GIVEN ENTRIES:
-------------------------
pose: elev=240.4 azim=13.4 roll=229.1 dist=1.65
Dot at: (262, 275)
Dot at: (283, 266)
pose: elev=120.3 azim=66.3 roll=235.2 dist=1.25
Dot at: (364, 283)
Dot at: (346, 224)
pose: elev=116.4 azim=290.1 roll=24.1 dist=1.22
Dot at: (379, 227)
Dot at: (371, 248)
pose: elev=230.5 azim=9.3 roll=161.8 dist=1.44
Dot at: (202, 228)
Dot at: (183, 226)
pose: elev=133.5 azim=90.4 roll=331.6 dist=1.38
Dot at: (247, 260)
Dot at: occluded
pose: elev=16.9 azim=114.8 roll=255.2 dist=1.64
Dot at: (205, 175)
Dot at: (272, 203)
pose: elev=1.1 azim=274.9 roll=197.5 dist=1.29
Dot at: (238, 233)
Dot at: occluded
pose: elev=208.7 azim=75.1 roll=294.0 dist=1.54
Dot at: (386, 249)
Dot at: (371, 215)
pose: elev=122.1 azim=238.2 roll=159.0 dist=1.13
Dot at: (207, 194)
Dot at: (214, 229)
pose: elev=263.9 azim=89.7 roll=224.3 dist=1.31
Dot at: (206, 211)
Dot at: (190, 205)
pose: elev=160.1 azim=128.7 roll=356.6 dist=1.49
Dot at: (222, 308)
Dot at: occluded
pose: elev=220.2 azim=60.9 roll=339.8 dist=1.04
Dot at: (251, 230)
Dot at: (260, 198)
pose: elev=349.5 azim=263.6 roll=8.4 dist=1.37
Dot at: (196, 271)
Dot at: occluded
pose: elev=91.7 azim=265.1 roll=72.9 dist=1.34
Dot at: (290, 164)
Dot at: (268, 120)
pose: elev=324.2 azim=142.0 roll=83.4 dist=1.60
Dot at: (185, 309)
-------------------------
WRITTEN TASK:
Put each line of the records above into a JSON list of strings, one string per line, and leave out any blank lines.

SOLUTION:
[
  "pose: elev=240.4 azim=13.4 roll=229.1 dist=1.65",
  "Dot at: (262, 275)",
  "Dot at: (283, 266)",
  "pose: elev=120.3 azim=66.3 roll=235.2 dist=1.25",
  "Dot at: (364, 283)",
  "Dot at: (346, 224)",
  "pose: elev=116.4 azim=290.1 roll=24.1 dist=1.22",
  "Dot at: (379, 227)",
  "Dot at: (371, 248)",
  "pose: elev=230.5 azim=9.3 roll=161.8 dist=1.44",
  "Dot at: (202, 228)",
  "Dot at: (183, 226)",
  "pose: elev=133.5 azim=90.4 roll=331.6 dist=1.38",
  "Dot at: (247, 260)",
  "Dot at: occluded",
  "pose: elev=16.9 azim=114.8 roll=255.2 dist=1.64",
  "Dot at: (205, 175)",
  "Dot at: (272, 203)",
  "pose: elev=1.1 azim=274.9 roll=197.5 dist=1.29",
  "Dot at: (238, 233)",
  "Dot at: occluded",
  "pose: elev=208.7 azim=75.1 roll=294.0 dist=1.54",
  "Dot at: (386, 249)",
  "Dot at: (371, 215)",
  "pose: elev=122.1 azim=238.2 roll=159.0 dist=1.13",
  "Dot at: (207, 194)",
  "Dot at: (214, 229)",
  "pose: elev=263.9 azim=89.7 roll=224.3 dist=1.31",
  "Dot at: (206, 211)",
  "Dot at: (190, 205)",
  "pose: elev=160.1 azim=128.7 roll=356.6 dist=1.49",
  "Dot at: (222, 308)",
  "Dot at: occluded",
  "pose: elev=220.2 azim=60.9 roll=339.8 dist=1.04",
  "Dot at: (251, 230)",
  "Dot at: (260, 198)",
  "pose: elev=349.5 azim=263.6 roll=8.4 dist=1.37",
  "Dot at: (196, 271)",
  "Dot at: occluded",
  "pose: elev=91.7 azim=265.1 roll=72.9 dist=1.34",
  "Dot at: (290, 164)",
  "Dot at: (268, 120)",
  "pose: elev=324.2 azim=142.0 roll=83.4 dist=1.60",
  "Dot at: (185, 309)"
]